The Higgs discovery announcement will be at 9am next Wednesday. This is close enough that I can’t reasonably be accused of “subverting the scientific process” and ruining the LHC Higgs analyses by reporting the results here. Unfortunately, no source has provided me with these results yet, so that won’t happen anyway, at least not right now. However, I have learned the following, which may be of interest:
- On Monday at 9am Fermilab will try and steal a little bit of the LHC’s thunder by announcing some new evidence for the Higgs from the Tevatron data. This uses the channel of a Higgs produced with a W or Z, the Higgs then decaying to pairs of b-quarks. This is a channel where the Tevatron is sensitive to a Higgs signal, but the LHC isn’t (at the higher LHC energies backgrounds are too large).
- ATLAS and CMS each collected about 6 inverse femtobarns of data before the technical stop on June 18th, and they are rushing to get as much of it analyzed as possible. They are concentrating on the two most sensitive channels: H->gamma+gamma and H->ZZ->4l and are likely to have over 5 inverse femtobarns of 2012 8 TeV data analyzed in these two channels to present at ICHEP.
- There may not be any 2012 Higgs data from other channels presented at ICHEP. ATLAS will have a H->WW->lvlv analysis, but likely not ready for public release.
- To get the statistical significance necessary to claim a Higgs discovery, the experiments will be producing a combination of their best analysis of the 2011 data in all channels and the 2012 data in the H->gamma+gamma and H->ZZ->4l channels.
- There will be no CERN combination of ATLAS and CMS results publicly released. This is not because such a thing is hard to do (and I believe it is actually being done, just not released), but because of political reasons. I don’t much understand these, but this blog entry gives some of the kind of reasoning being used.

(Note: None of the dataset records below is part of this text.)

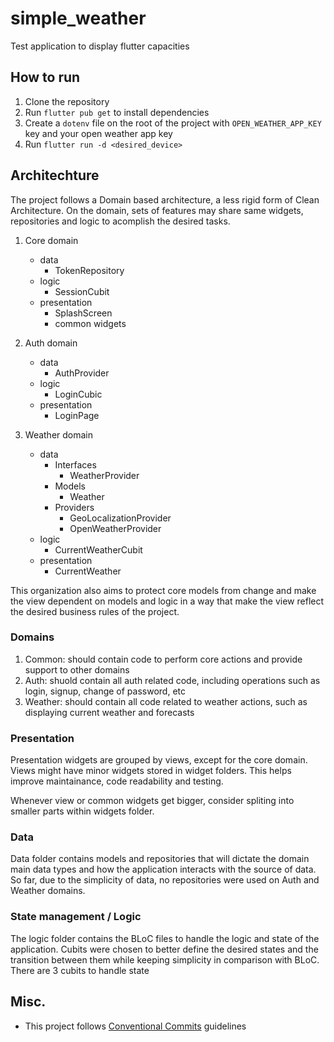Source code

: # simple_weather

Test application to display flutter capacities

## How to run

1. Clone the repository
2. Run `flutter pub get` to install dependencies
3. Create a `dotenv` file on the root of the project with `OPEN_WEATHER_APP_KEY` key and your open weather app key
4. Run `flutter run -d <desired_device>`

## Architechture

The project follows a Domain based architecture, a less rigid form of Clean Architecture. On the domain, sets of features may share same widgets, repositories and logic to acomplish the desired tasks. 


1. Core domain
    - data
        - TokenRepository
    - logic
        - SessionCubit
    - presentation
        - SplashScreen
        - common widgets

2. Auth domain
    - data
        - AuthProvider
    - logic
        - LoginCubic
    - presentation
        - LoginPage

3. Weather domain
    - data
        - Interfaces
            - WeatherProvider
        - Models
            - Weather
        - Providers
            - GeoLocalizationProvider
            - OpenWeatherProvider
    - logic
        - CurrentWeatherCubit
    - presentation
        - CurrentWeather
        
This organization also aims to protect core models from change and make the view dependent on models and logic in a way that make the view reflect the desired business rules of the project.

### Domains

1. Common: should contain code to perform core actions and provide support to other domains
2. Auth: shuold contain all auth related code, including operations such as login, signup, change of password, etc
3. Weather: should contain all code related to weather actions, such as displaying current weather and forecasts

### Presentation

Presentation widgets are grouped by views, except for the core domain. Views might have minor widgets stored in widget folders. This helps improve maintainance, code readability and testing.

Whenever view or common widgets get bigger, consider spliting into smaller parts within widgets folder.

### Data

Data folder contains models and repositories that will dictate the domain main data types and how the application interacts with the source of data. So far, due to the simplicity of data, no repositories were used on Auth and Weather domains.

### State management / Logic

The logic folder contains the BLoC files to handle the logic and state of the application. Cubits were chosen to better define the desired states and the transition between them while keeping simplicity in comparison with BLoC. There are 3 cubits to handle state


## Misc.

- This project follows [Conventional Commits](https://www.conventionalcommits.org/en/v1.0.0/) guidelines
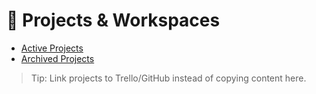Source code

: # 📁 Projects & Workspaces

- [Active Projects](active.md)
- [Archived Projects](archived.md)

> Tip: Link projects to Trello/GitHub instead of copying content here.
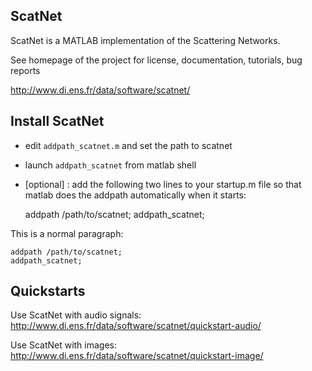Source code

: ScatNet
-------

ScatNet is a MATLAB implementation of the Scattering Networks.

See homepage of the project for license, documentation, tutorials, bug reports

http://www.di.ens.fr/data/software/scatnet/


Install ScatNet
---------------

- edit `addpath_scatnet.m` and set the path to scatnet

- launch `addpath_scatnet` from matlab shell

- [optional] : add the following two lines to your startup.m file
so that matlab does the addpath automatically when it starts: 


	addpath /path/to/scatnet;
	addpath_scatnet;



This is a normal paragraph:

    addpath /path/to/scatnet;
    addpath_scatnet;

Quickstarts
-----------

Use ScatNet with audio signals:
http://www.di.ens.fr/data/software/scatnet/quickstart-audio/

Use ScatNet with images:
http://www.di.ens.fr/data/software/scatnet/quickstart-image/

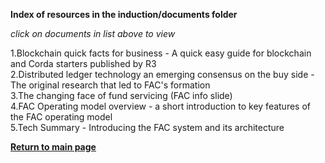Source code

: 
**Index of resources in the induction/documents folder**  

*click on documents in list above to view*  

1.Blockchain quick facts for business - A quick easy guide for blockchain and Corda starters published by R3  
2.Distributed ledger technology an emerging consensus on the buy side - The original research that led to FAC's formation  
3.The changing face of fund servicing (FAC info slide)  
4.FAC Operating model overview - a short introduction to key features of the FAC operating model  
5.Tech Summary - Introducing the FAC system and its architecture  


[**Return to main page**](https://github.com/FundAdminChain/induction)    

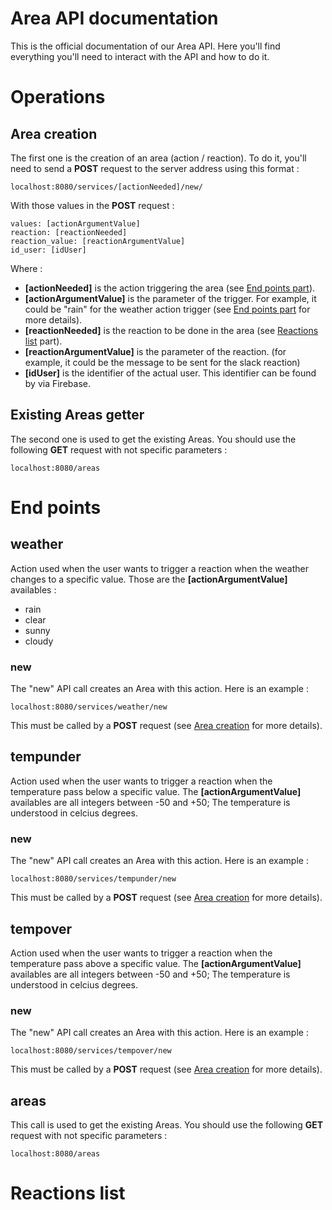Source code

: # Area API documentation

This is the official documentation of our Area API.
Here you'll find everything you'll need to interact with the API and how to do it.

# Operations
## Area creation
The first one is the creation of an area (action / reaction).
To do it, you'll need to send a **POST** request to the server address using this format :

    localhost:8080/services/[actionNeeded]/new/

With those values in the **POST** request :

    values: [actionArgumentValue]
    reaction: [reactionNeeded]
    reaction_value: [reactionArgumentValue]
    id_user: [idUser]

Where :
- **[actionNeeded]** is the action triggering the area (see [End points part](#end-points)).
- **[actionArgumentValue]** is the parameter of the trigger. For example, it could be "rain" for the weather action trigger (see [End points part](#end-points) for more details).
- **[reactionNeeded]** is the reaction to be done in the area (see [Reactions list](#reactions-list) part).
- **[reactionArgumentValue]** is the parameter of the reaction. (for example, it could be the message to be sent for the slack reaction)
- **[idUser]** is the identifier of the actual user. This identifier can be found by via Firebase.

## Existing Areas getter
The second one is used to get the existing Areas.
You should use the following **GET** request with not specific parameters :

    localhost:8080/areas

# End points
## weather
Action used when the user wants to trigger a reaction when the weather changes to a specific value.
Those are the **[actionArgumentValue]** availables :
- rain
- clear
- sunny
- cloudy
### new
The "new" API call creates an Area with this action.
Here is an example :

    localhost:8080/services/weather/new

This must be called by a **POST** request (see [Area creation](#area-creation) for more details).

## tempunder
Action used when the user wants to trigger a reaction when the temperature pass below a specific value.
The **[actionArgumentValue]** availables are all integers between -50 and +50;
The temperature is understood in celcius degrees.
### new
The "new" API call creates an Area with this action.
Here is an example :

    localhost:8080/services/tempunder/new

This must be called by a **POST** request (see [Area creation](#area-creation) for more details).

## tempover
Action used when the user wants to trigger a reaction when the temperature pass above a specific value.
The **[actionArgumentValue]** availables are all integers between -50 and +50;
The temperature is understood in celcius degrees.
### new
The "new" API call creates an Area with this action.
Here is an example :

    localhost:8080/services/tempover/new

This must be called by a **POST** request (see [Area creation](#area-creation) for more details).

## areas
This call is used to get the existing Areas.
You should use the following **GET** request with not specific parameters :

    localhost:8080/areas

# Reactions list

- With no CERN combination, attention will focus on Philip Gibbs at viXra log who in the past has produced reliable unofficial combinations of data, and is likely to do so again.
- With the discovery a done deal, the attention of physicists will focus on the question of whether the signal being seen is compatible with SM predictions, or whether this new particle has unexpected properties. Here the main two numbers to look for are the ATLAS + CMS signal size in each of the two most sensitive channels. To get these, you can do your own combination of the separate ATLAS and CMS numbers, or wait for Philip. The signal size is a product of the Higgs production cross-section and the branching ratio for the channel. I’ve seen estimates of the reliability of the SM prediction of the cross-section varying from 15% to 25% (see more here). The branching ratios are much more accurately known.
- Probably nothing new about SUSY at ICHEP. New SUSY analyses are being targeted for the SUSY2012 conference in August.
Update: Resonaances has more here, including the news that CMS will report 2012 data about the H->WW->lvlv channel (about the significance of this, see the June 29 posting at viXra log), and possibly others. Whether the 5 sigma significance level will be reached by a single experiment remains unclear…
Update: Finally confirmation from a reliable media outlet… The Daily Mail reports God particle is ‘found’. One evidence for this is that supposedly “Five leading theoretical physicists have been invited to the event on Wednesday”. This may mean Englert, Higgs, Guralnik, Kibble and Hagen, with Anderson getting dissed as usual.
Update: Tommaso Dorigo is providing background to the imminent Tevatron announcement here, and I assume will be discussing the actual results immediately upon release. The papers with the results will be released here this morning.
Update: The interesting bottom line from the Tevatron is that they see an excess in the bb channel that the LHC is not sensitive to, of size 2 +/- .7 times that predicted by the SM for a Higgs of mass 125 GeV. So, a marginally significant signal, of size consistent with the SM. The LHC should soon report the sizes of such signals in 3 other channels. In a couple of days we’ll have excesses in four channels, of sizes enough to claim discovery of a Higgs (or something very much like it, depending on how consistent the signal sizes are with the SM).
Update: The Tevatron paper on the Higgs combination is here. Most important number is the fit for the signal size for H->bb, for a 125 GeV Higgs. It’s 1.97 +.74/-.68 (where the SM prediction is 1).